Example for ID 545593

urlid=545593&overridearchivevalidation=1&archiveurl=https://web.archive.org/web/20061222222052/http://www.battleshipiowa.org/Mare%20Island%20Naval%20Shipyard.htm

It ends up in the database as

http://www.battleshipiowa.org/Mare


Example for 578485

urlid=578485&overridearchivevalidation=1&archiveurl=https://web.archive.org/web/20110724021411/http://bic.cass.cn/english/infoShow/Arcitle_Show_Forum2_Show.asp?ID=320&Title=The%20Humanities%20Study&strNavigation=Home-%3EForum&BigClassID=4&SmallClassID=8

It ends up as

https://web.archive.org/web/20110724021411/http://bic.cass.cn/english/infoShow/Arcitle_Show_Forum2_Show.asp?ID=320&Title=The


Using '+' instead of %20 seems to work but it should be able to accept %20

Event Timeline

Restricted Application added a project: Internet-Archive. · View Herald Transcript

Your encoding them wrong. Your giving the API a URL in a URL. %20 will be received as " " and it will truncate.
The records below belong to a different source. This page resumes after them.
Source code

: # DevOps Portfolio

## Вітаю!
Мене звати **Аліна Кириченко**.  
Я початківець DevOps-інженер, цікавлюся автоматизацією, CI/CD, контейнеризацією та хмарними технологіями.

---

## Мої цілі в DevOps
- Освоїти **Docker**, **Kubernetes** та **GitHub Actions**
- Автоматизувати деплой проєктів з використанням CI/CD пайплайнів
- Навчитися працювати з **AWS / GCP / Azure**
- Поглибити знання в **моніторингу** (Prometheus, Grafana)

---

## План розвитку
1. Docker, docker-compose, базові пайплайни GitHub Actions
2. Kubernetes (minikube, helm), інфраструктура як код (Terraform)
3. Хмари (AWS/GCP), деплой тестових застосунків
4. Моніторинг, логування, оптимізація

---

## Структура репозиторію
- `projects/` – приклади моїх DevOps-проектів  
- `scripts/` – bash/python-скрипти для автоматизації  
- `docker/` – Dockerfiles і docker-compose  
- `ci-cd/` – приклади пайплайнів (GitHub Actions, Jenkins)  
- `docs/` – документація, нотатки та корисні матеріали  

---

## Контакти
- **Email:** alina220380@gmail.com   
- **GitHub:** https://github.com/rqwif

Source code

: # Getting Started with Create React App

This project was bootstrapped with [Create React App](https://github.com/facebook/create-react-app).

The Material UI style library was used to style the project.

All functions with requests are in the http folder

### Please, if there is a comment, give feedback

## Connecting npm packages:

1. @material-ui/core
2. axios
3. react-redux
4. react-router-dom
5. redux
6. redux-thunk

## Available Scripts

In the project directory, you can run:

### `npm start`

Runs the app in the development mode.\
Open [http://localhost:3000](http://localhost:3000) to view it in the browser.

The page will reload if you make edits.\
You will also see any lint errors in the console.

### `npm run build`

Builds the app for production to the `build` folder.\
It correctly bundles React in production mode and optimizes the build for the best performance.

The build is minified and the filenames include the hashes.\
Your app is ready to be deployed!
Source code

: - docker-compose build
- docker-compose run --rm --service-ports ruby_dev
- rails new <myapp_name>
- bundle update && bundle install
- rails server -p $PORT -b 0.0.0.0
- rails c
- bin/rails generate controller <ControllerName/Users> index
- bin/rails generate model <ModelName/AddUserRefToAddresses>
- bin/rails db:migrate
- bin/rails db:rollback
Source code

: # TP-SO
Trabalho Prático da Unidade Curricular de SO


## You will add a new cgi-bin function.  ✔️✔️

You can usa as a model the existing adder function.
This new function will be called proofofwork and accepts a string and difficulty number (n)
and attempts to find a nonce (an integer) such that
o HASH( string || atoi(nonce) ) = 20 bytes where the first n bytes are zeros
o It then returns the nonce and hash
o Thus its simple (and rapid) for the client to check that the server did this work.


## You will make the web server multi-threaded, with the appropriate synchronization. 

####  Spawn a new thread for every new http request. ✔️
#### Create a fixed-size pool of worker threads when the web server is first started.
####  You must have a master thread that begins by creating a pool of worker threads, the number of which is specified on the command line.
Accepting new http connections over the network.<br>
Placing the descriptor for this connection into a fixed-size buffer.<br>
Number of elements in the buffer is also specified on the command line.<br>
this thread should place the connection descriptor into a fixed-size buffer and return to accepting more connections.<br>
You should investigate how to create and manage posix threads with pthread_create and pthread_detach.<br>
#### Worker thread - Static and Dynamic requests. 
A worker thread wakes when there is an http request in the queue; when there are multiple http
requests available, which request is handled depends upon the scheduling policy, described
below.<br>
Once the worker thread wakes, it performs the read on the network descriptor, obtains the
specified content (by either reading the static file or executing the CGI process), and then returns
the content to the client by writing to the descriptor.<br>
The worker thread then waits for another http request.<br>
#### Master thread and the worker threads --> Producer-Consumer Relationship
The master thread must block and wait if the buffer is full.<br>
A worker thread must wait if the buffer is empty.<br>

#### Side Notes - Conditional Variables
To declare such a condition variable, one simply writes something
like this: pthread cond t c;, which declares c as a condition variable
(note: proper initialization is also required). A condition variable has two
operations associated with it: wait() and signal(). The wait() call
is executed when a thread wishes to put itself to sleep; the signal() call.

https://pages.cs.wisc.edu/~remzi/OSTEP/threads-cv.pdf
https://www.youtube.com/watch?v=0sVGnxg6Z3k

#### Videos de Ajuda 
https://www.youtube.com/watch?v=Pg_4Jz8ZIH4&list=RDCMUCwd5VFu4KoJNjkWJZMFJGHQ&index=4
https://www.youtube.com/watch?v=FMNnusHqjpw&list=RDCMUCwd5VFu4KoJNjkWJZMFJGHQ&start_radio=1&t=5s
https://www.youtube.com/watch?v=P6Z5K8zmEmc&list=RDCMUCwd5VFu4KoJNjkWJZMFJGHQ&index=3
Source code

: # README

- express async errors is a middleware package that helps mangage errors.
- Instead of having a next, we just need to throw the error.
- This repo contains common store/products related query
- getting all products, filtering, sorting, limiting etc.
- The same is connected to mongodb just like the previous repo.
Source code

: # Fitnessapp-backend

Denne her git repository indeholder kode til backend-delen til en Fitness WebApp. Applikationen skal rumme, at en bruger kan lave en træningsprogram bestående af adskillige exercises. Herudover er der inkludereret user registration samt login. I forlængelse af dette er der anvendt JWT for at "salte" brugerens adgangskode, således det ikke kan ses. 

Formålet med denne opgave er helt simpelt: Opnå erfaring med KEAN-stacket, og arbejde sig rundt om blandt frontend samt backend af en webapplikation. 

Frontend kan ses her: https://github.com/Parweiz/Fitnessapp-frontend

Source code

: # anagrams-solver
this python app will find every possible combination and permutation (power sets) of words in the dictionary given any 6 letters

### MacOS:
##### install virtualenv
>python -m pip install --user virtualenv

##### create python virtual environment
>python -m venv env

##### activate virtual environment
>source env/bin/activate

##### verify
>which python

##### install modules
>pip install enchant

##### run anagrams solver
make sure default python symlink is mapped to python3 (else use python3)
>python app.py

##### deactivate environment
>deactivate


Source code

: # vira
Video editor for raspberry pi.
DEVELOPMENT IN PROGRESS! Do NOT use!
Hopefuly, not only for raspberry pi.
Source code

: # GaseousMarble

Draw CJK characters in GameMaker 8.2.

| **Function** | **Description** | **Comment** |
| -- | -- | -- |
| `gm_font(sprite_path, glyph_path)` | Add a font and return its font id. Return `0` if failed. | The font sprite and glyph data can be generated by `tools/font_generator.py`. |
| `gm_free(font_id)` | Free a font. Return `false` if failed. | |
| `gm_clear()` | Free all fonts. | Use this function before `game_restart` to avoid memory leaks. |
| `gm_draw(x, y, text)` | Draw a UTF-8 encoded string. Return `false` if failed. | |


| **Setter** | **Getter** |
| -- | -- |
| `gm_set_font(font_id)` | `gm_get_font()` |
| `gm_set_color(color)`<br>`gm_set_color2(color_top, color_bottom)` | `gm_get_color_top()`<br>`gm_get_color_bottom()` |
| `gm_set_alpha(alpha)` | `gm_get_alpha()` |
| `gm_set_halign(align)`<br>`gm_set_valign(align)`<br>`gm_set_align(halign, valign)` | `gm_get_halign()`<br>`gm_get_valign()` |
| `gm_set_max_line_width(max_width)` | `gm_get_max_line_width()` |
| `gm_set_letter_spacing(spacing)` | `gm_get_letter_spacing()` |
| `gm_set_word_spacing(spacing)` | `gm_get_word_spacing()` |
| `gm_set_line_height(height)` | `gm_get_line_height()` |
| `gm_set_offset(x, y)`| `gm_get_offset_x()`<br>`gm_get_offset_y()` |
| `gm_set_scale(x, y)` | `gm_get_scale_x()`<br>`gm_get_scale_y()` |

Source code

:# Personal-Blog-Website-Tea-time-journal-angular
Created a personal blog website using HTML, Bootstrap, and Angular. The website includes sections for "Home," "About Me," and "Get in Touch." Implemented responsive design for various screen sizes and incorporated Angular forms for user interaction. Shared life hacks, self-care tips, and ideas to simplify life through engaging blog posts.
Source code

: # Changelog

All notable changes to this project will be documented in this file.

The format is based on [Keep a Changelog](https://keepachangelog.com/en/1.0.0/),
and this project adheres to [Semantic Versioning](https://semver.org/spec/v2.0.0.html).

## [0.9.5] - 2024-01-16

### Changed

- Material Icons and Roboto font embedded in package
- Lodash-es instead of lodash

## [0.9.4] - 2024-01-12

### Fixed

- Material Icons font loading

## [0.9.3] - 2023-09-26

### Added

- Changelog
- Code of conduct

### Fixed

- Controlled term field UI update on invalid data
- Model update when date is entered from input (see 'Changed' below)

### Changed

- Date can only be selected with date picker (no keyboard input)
Ugh that's a small oversight. Fortunately it won't be difficult to go back and rerun all the ones that had a % in the URL. For some reason I was intentionally decoding the URL before encoding, I don't remember why, but probably works to do a single encoding with no pre-decode.

Some of them are not taking.

ID 311991

Source URL (Greek-language characters):
https://archive.is/20130217191756/http://arenalarissa.gr/archives/24525λα-στην-αελ.html

URL Encoded as part of the archive:
https://archive.is/20130217191756/http://arenalarissa.gr/archives/24525%CE%BB%CE%B1-%CF%83%CF%84%CE%B7%CE%BD-%CE%B1%CE%B5%CE%BB.html

URL Encoded a second time for API post:

--post-data='action=modifyurl&urlid=311991&overridearchivevalidation=1&archiveurl=https%3A%2F%2Farchive%2Eis%2F20130217191756%2Fhttp%3A%2F%2Farenalarissa%2Egr%2Farchives%2F24525%25CE%25BB%25CE%25B1%2D%25CF%2583%25CF%2584%25CE%25B7%25CE%25BD%2D%25CE%25B1%25CE%25B5%25CE%25BB%2Ehtml

The API returns "Error" and the Database shows the archive URL containing the original Greek characters. Maybe it doesn't matter.

Archiveis is probably giving it that URL instead. If it loads, I would ignore it.